Orchestration with the interactive whiteboard: provisionality and permanence

Twiner, Alison; Gillen, Julia; Kleine Staarman, Judith; Littleton, Karen and Mercer, Neil (2007). Orchestration with the interactive whiteboard: provisionality and permanence. In: ALT-C 2007: Beyond Control: Association of Learning Technologies Conference, 4-6 Sep 2007, Nottingham, UK.

URL: http://www.alt.ac.uk/altc2007/timetable/abstract.p...

Abstract

The Interactive Whiteboard (IWB) is the first Information and Communication Technology (ICT) tool primarily well-designed for whole-class interaction. It is now in regular use in most British primary schools. As with the introduction of other technological tools into the classroom, strong claims have been made that the IWB will have a revolutionary effect on pedagogy. We problematise these claims through taking a sociocultural approach to teachers' use of the IWB, viewing it as a relatively new tool within their existing and evolving teaching practices. Research, including our own, has already revealed that the IWB can aid teachers in planning and orchestrating lessons using a wide range of multimodal resources.

In this paper we explore specifically how the teacher's management of the IWB can support both a constant and a changing resource, as a reminder or provider of information, whilst also being the backdrop for the cumulative, co-operative development of understanding. Our UK Economic and Social Research Council (ESRC) funded project has focussed on use of the IWB within four classes of children aged 7-11 years, at the upper end of primary education. Each class was video recorded during two sequences of two lessons, providing 16 lessons overall. Teachers were also interviewed to discover how they account for their use of IWBs within their teaching and learning.

Within our observations, the IWB enabled the teacher to create clear but provisional structure, as well as providing the opportunity to modify representations in a number of ways. Different tools, those created by the teacher and those within the IWB functionalities, were utilised to support gradual revealing of information or instruction. These were felt to offset pupil overload of information, allowed for discussion of developing understanding, and enabled teachers to control the pace of the lesson more easily. Teachers also made use of commercial software and scanned photographs and images, which pupils annotated during lessons in the creation of key points or recognition and use of key terms.

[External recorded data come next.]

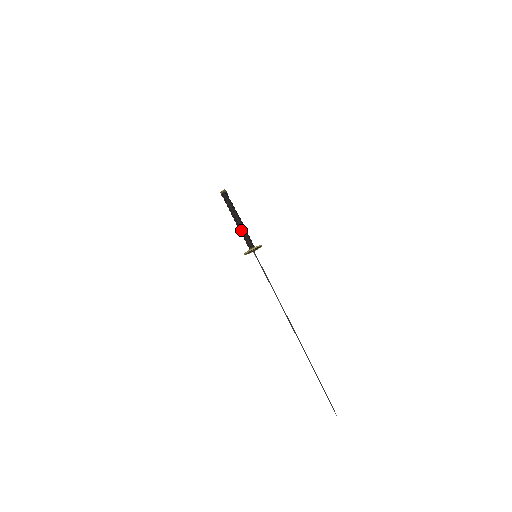
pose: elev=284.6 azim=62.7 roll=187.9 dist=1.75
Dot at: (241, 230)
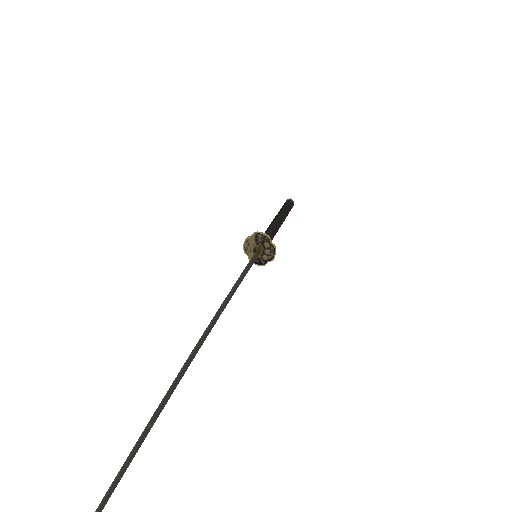
Dot at: (269, 226)
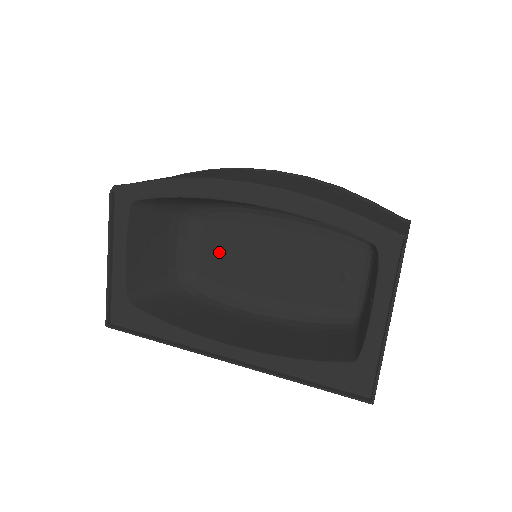
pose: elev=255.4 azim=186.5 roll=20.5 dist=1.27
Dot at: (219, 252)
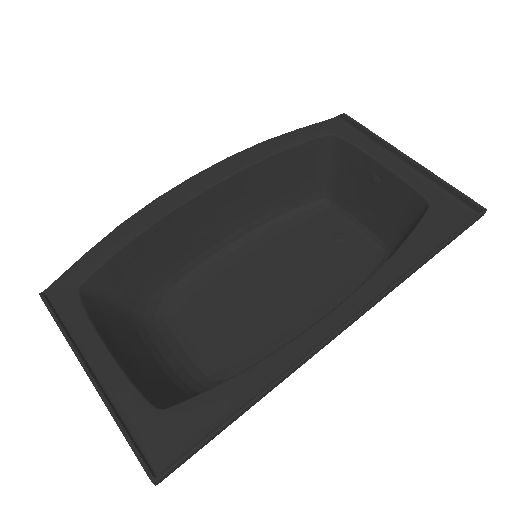
Dot at: (214, 328)
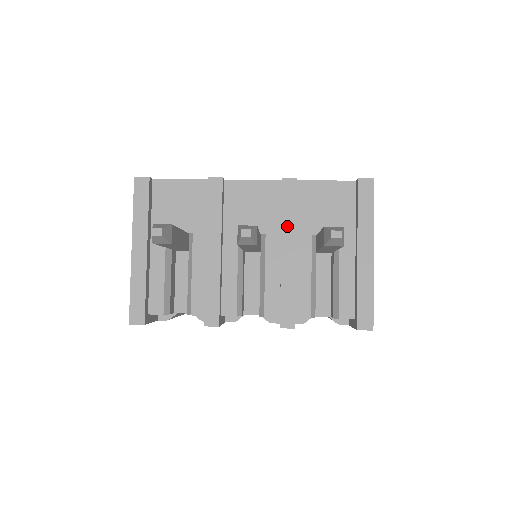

Instances of use explored in this paper demonstrate how the IWB can be applied by competent teachers as a tool to structure and adapt their learning material to the immediate and future needs of their class, within the context of overall lesson objectives. Our conclusions are that successful use of the IWB may be characterised as a skilful balance between its use as a facilitator of a pre-structured, well-resourced lesson format with the flexibility of affording more improvisational and spontaneous teaching.